Speaking to analysts this morning (13 October) on the company’s quarterly earnings call, the FMCG firm's financial chief Graeme Pitkethly explained that price increases to offset its own higher costs due to the drop in sterling are a normal part of doing business. His business had demanded Tesco raise prices to help it cover a spike in outlays post-Brexit but the grocer refused and consequently pulled products like Marmite and Dove fom its site and shelves.
Pitkethly declined to comment specifically about the row with Tesco that has garnered much media attention over the last 12 hours, but downplayed any suggestion that it would have a major impact on customers in the long-term.
“We care deeply about the customer affordability of our brands,” he explained, before suggesting that the proposed price increases were “substantially” less than it would need to fully cover its own costs. Pitkethly assured those on the call that Unilever is “confident that this situation [between Tesco] will be resolved really quickly.”
This isn’t the first time that Tesco has been at odd with a major supplier and felt forced to pull their products. Previous reports have suggested it has an uneasy relationship with Coke, as seen last year when it scrapped 25 variants of Schweppes last year after the soft drinks giant request its products be sold at higher prices.
As supermarkets attempt to control how far they fall into the price war with discount chains, then disputes with suppliers are inevitable if they are to rebuild margins.
Tesco's dispute with Unilever, while interesting in its own right, also raises broader questions about the outlook for supermarket pricing, opined Catherine Shuttleworh, founder of retail agency Savvy Marketing.

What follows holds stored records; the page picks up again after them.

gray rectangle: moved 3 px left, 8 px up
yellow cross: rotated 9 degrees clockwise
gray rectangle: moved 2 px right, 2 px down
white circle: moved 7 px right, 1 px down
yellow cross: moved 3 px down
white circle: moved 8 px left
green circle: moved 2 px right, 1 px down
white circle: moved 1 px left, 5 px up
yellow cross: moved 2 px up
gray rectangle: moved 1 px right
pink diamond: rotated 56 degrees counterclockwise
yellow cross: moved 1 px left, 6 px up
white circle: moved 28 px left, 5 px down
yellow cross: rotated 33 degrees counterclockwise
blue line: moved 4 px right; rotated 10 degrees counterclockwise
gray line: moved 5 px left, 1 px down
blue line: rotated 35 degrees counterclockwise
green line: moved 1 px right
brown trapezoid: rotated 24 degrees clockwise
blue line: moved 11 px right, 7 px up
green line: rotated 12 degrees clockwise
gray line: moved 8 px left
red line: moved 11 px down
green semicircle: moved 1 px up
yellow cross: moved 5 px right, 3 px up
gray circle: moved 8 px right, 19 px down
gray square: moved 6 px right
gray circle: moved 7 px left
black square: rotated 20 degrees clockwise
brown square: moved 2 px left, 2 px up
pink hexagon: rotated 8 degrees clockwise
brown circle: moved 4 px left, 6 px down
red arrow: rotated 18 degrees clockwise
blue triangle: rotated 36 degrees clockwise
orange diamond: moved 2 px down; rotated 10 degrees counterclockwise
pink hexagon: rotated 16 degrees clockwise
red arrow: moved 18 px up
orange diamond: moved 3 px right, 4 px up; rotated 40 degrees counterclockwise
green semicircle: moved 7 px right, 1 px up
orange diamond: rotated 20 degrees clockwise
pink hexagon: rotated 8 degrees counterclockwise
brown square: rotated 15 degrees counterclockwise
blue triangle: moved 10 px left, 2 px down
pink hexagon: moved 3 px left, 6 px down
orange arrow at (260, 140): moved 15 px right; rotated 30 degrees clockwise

“It is worth pointing out that this is the time of year when brands and supermarkets are deep in price negotiations. Unilever will certainly not be the only brand owner that is having challenging discussions with leading supermarkets, and we expect other grocery manufacturers will be seeking to increase their wholesale prices too. What is unusual about this case is that it is being played out on the front pages.
"From Tesco's perspective, it is understandable why it is taking a firm position. First, it has invested heavily in price over the past 18 months or so. Shopper perceptions of Tesco's prices have improved and the retailer will be determined not to undo that work. Second, Tesco is likely to hold the view that the grocery retail market is highly competitive, with margins already thin. It is having to contend with discounters' expansion and the high likelihood that Asda will become increasingly aggressive on price. Tesco will have a fair idea of what impact that will have on its own margin, and few are better qualified than Dave Lewis to know what the effect might be on Unilever's.
Unilever's defense of its stance in the row Tesco were made as Pitkethly shed light on how the business would offset a “high single digit decline” in Europe, where the UK accounts for less than 5% of its global business. As it is in its other markets, Unilever is trying to offset volume declines with higher prices, which helped it post a third quarter sales growth of 3.2%, down from the 5.7% in the same period last year.